_Short task_: Copy the rows word for word, from the first line through the line that holds "genus: Echinocereus", inclusive.

_Exercise material_:

#####

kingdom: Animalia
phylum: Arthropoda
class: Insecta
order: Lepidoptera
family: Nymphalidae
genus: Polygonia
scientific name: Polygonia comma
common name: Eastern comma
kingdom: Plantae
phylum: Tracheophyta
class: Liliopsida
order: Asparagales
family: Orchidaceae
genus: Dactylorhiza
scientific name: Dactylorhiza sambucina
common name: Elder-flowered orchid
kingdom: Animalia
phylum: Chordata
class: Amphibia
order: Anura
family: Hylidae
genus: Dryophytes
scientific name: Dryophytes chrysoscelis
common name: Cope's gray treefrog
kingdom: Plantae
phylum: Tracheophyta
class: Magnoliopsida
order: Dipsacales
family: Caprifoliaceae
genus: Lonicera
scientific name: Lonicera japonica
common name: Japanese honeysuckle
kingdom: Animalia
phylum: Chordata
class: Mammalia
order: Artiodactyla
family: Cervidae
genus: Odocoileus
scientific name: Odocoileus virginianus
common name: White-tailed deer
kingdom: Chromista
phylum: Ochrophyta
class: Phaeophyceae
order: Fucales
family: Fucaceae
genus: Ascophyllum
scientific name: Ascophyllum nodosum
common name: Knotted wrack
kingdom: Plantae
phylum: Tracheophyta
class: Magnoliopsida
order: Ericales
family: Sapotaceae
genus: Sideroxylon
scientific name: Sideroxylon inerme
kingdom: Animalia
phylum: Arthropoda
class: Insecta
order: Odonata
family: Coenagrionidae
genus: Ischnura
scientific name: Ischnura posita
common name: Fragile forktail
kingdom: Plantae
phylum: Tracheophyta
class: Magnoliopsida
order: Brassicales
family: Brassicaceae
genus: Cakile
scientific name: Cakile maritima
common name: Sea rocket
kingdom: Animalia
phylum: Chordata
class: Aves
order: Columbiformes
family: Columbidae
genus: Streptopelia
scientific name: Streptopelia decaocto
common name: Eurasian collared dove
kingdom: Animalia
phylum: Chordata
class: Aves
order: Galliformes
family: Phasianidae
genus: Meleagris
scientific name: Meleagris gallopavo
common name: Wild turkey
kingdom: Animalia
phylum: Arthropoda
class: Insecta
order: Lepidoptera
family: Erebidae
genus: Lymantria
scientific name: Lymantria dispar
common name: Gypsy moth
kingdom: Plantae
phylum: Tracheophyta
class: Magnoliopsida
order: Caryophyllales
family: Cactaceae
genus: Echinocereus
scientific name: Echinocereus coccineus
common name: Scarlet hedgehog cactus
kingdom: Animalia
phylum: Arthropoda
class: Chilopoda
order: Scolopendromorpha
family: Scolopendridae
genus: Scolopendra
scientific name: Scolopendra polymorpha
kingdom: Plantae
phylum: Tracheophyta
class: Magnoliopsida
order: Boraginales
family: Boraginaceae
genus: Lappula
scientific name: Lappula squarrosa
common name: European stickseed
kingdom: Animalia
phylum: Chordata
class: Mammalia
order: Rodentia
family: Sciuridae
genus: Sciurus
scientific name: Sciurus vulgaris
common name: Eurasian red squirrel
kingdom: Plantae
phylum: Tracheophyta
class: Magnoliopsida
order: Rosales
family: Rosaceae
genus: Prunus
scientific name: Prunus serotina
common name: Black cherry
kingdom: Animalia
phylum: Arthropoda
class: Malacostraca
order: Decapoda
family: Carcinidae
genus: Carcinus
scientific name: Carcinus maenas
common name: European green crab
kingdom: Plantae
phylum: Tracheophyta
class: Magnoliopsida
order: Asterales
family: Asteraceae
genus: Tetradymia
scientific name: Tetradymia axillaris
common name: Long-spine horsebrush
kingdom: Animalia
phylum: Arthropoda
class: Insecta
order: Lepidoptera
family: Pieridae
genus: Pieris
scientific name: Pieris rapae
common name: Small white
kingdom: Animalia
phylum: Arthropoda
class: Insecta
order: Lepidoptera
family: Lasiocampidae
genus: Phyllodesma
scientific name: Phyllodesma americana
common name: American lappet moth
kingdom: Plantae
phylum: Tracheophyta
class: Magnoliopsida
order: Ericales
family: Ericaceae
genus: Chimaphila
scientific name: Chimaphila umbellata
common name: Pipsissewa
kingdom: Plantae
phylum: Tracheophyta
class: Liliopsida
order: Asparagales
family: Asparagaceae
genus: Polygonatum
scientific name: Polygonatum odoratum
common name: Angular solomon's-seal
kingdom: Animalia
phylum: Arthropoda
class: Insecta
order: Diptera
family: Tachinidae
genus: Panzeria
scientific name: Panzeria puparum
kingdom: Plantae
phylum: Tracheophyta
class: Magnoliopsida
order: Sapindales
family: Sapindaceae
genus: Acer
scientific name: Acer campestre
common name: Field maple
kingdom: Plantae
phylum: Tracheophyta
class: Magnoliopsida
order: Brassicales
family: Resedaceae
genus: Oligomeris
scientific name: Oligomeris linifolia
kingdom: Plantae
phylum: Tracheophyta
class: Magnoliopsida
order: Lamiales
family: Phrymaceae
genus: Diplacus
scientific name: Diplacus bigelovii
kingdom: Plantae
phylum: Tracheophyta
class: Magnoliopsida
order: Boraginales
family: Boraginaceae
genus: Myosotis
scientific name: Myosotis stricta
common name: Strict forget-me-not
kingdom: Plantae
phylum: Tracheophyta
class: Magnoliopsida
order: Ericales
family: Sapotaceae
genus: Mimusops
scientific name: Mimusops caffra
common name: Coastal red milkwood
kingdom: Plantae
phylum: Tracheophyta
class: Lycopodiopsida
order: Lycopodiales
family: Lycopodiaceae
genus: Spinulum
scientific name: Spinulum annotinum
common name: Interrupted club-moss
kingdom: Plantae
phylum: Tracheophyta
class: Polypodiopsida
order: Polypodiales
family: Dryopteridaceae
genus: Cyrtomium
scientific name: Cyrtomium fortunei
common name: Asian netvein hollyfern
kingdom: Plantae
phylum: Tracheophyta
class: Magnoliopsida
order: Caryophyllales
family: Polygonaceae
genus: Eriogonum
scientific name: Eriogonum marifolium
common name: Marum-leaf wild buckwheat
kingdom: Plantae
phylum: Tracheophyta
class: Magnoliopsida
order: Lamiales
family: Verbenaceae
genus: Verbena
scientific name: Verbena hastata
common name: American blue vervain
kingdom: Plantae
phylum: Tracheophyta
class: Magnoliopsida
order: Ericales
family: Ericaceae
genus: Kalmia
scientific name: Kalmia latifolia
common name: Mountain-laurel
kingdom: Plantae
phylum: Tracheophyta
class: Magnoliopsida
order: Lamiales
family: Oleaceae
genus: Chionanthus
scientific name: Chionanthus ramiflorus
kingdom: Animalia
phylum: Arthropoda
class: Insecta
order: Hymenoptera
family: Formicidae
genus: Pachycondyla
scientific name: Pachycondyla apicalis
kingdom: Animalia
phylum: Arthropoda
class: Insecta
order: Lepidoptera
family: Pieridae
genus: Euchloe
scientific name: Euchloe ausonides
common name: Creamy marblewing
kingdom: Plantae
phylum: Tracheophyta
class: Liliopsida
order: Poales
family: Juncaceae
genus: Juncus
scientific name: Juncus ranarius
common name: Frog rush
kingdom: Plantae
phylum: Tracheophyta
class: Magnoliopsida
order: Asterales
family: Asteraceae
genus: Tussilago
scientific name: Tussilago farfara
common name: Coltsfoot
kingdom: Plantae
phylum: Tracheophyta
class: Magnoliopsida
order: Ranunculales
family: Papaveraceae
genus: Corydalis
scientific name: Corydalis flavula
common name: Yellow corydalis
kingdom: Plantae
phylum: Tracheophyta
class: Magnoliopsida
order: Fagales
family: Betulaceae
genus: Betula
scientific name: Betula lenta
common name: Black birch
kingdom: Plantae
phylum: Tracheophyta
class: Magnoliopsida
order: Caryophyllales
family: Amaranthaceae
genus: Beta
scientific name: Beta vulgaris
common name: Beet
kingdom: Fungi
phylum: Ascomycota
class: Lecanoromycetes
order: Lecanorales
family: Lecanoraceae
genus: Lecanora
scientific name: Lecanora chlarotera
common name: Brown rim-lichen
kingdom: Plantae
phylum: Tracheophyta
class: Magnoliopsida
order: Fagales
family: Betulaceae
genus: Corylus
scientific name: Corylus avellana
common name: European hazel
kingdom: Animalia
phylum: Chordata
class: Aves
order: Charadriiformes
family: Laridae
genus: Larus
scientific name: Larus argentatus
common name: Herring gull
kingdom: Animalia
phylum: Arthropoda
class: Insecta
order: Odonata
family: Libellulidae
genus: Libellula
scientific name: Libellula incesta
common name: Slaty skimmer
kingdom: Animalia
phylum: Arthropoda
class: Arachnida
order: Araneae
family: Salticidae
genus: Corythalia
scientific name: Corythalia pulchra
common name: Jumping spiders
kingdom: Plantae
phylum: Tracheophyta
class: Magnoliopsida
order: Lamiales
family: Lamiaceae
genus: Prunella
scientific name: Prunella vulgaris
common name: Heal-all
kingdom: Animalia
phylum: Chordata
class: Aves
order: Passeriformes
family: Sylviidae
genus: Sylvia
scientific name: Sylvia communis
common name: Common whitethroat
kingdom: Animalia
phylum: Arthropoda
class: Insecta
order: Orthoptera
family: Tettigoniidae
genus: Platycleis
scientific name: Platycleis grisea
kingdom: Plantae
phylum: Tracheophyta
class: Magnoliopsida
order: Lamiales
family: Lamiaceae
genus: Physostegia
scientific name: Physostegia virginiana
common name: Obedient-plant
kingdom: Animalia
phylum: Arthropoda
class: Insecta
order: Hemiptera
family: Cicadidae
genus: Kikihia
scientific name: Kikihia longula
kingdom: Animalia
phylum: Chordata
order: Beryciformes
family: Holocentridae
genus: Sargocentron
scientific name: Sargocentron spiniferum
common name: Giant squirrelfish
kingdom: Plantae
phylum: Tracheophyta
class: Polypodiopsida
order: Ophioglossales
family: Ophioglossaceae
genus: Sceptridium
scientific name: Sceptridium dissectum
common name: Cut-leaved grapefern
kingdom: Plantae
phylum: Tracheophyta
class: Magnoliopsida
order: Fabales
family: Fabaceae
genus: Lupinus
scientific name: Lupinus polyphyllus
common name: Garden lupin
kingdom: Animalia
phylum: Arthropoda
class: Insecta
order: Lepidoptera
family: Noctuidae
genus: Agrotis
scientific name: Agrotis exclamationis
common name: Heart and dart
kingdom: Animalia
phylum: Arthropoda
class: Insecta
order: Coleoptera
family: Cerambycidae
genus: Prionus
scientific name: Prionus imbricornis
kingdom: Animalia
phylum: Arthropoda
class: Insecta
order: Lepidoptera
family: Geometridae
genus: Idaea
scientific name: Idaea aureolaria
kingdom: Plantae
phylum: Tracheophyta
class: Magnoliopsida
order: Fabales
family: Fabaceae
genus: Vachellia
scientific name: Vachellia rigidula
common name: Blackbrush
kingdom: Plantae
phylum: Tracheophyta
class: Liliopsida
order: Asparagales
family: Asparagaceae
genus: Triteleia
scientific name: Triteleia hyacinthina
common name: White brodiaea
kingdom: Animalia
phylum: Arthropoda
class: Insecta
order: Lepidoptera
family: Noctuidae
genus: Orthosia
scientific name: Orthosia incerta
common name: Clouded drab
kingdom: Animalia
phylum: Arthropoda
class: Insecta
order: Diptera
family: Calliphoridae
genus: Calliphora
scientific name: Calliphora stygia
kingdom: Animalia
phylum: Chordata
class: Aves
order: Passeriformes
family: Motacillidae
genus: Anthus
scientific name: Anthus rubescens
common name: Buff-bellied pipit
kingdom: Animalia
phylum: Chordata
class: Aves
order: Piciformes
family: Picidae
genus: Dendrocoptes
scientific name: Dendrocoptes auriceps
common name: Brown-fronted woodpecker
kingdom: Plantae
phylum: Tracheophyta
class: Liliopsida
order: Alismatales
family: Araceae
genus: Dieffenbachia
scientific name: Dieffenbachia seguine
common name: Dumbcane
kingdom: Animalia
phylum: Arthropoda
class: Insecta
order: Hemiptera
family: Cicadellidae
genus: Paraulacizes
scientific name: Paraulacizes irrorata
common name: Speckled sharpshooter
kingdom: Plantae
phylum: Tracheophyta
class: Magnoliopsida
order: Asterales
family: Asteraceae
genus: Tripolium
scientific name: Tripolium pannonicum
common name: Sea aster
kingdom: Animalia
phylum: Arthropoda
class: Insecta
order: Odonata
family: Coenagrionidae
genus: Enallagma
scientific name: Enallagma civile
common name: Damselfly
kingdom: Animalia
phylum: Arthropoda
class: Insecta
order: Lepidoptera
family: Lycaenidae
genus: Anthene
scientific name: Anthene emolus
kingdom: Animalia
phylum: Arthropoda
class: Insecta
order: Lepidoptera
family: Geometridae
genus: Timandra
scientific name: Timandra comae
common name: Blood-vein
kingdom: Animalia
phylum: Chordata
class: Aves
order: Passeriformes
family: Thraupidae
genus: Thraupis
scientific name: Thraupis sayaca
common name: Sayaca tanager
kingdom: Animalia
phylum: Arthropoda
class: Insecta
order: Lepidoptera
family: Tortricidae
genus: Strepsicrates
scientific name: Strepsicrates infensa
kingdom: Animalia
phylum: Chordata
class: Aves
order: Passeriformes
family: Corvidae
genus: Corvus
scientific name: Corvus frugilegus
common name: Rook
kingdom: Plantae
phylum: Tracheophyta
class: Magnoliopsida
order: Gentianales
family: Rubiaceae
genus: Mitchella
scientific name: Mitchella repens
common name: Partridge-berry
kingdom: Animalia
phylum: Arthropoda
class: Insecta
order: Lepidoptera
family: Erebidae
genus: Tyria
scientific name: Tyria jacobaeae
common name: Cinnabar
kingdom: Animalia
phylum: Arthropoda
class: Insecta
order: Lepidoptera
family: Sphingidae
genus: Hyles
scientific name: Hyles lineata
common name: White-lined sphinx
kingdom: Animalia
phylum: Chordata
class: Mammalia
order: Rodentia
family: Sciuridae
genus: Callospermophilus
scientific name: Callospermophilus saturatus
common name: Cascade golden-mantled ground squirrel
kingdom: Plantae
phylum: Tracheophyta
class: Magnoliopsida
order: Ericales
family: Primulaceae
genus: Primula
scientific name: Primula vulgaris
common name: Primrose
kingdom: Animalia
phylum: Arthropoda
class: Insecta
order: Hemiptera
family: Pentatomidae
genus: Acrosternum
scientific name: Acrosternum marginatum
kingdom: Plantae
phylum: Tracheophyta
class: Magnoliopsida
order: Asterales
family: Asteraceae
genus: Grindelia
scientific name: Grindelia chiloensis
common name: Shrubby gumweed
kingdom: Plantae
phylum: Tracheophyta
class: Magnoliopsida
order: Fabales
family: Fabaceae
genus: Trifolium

#####

_Written answer_:
kingdom: Animalia
phylum: Arthropoda
class: Insecta
order: Lepidoptera
family: Nymphalidae
genus: Polygonia
scientific name: Polygonia comma
common name: Eastern comma
kingdom: Plantae
phylum: Tracheophyta
class: Liliopsida
order: Asparagales
family: Orchidaceae
genus: Dactylorhiza
scientific name: Dactylorhiza sambucina
common name: Elder-flowered orchid
kingdom: Animalia
phylum: Chordata
class: Amphibia
order: Anura
family: Hylidae
genus: Dryophytes
scientific name: Dryophytes chrysoscelis
common name: Cope's gray treefrog
kingdom: Plantae
phylum: Tracheophyta
class: Magnoliopsida
order: Dipsacales
family: Caprifoliaceae
genus: Lonicera
scientific name: Lonicera japonica
common name: Japanese honeysuckle
kingdom: Animalia
phylum: Chordata
class: Mammalia
order: Artiodactyla
family: Cervidae
genus: Odocoileus
scientific name: Odocoileus virginianus
common name: White-tailed deer
kingdom: Chromista
phylum: Ochrophyta
class: Phaeophyceae
order: Fucales
family: Fucaceae
genus: Ascophyllum
scientific name: Ascophyllum nodosum
common name: Knotted wrack
kingdom: Plantae
phylum: Tracheophyta
class: Magnoliopsida
order: Ericales
family: Sapotaceae
genus: Sideroxylon
scientific name: Sideroxylon inerme
kingdom: Animalia
phylum: Arthropoda
class: Insecta
order: Odonata
family: Coenagrionidae
genus: Ischnura
scientific name: Ischnura posita
common name: Fragile forktail
kingdom: Plantae
phylum: Tracheophyta
class: Magnoliopsida
order: Brassicales
family: Brassicaceae
genus: Cakile
scientific name: Cakile maritima
common name: Sea rocket
kingdom: Animalia
phylum: Chordata
class: Aves
order: Columbiformes
family: Columbidae
genus: Streptopelia
scientific name: Streptopelia decaocto
common name: Eurasian collared dove
kingdom: Animalia
phylum: Chordata
class: Aves
order: Galliformes
family: Phasianidae
genus: Meleagris
scientific name: Meleagris gallopavo
common name: Wild turkey
kingdom: Animalia
phylum: Arthropoda
class: Insecta
order: Lepidoptera
family: Erebidae
genus: Lymantria
scientific name: Lymantria dispar
common name: Gypsy moth
kingdom: Plantae
phylum: Tracheophyta
class: Magnoliopsida
order: Caryophyllales
family: Cactaceae
genus: Echinocereus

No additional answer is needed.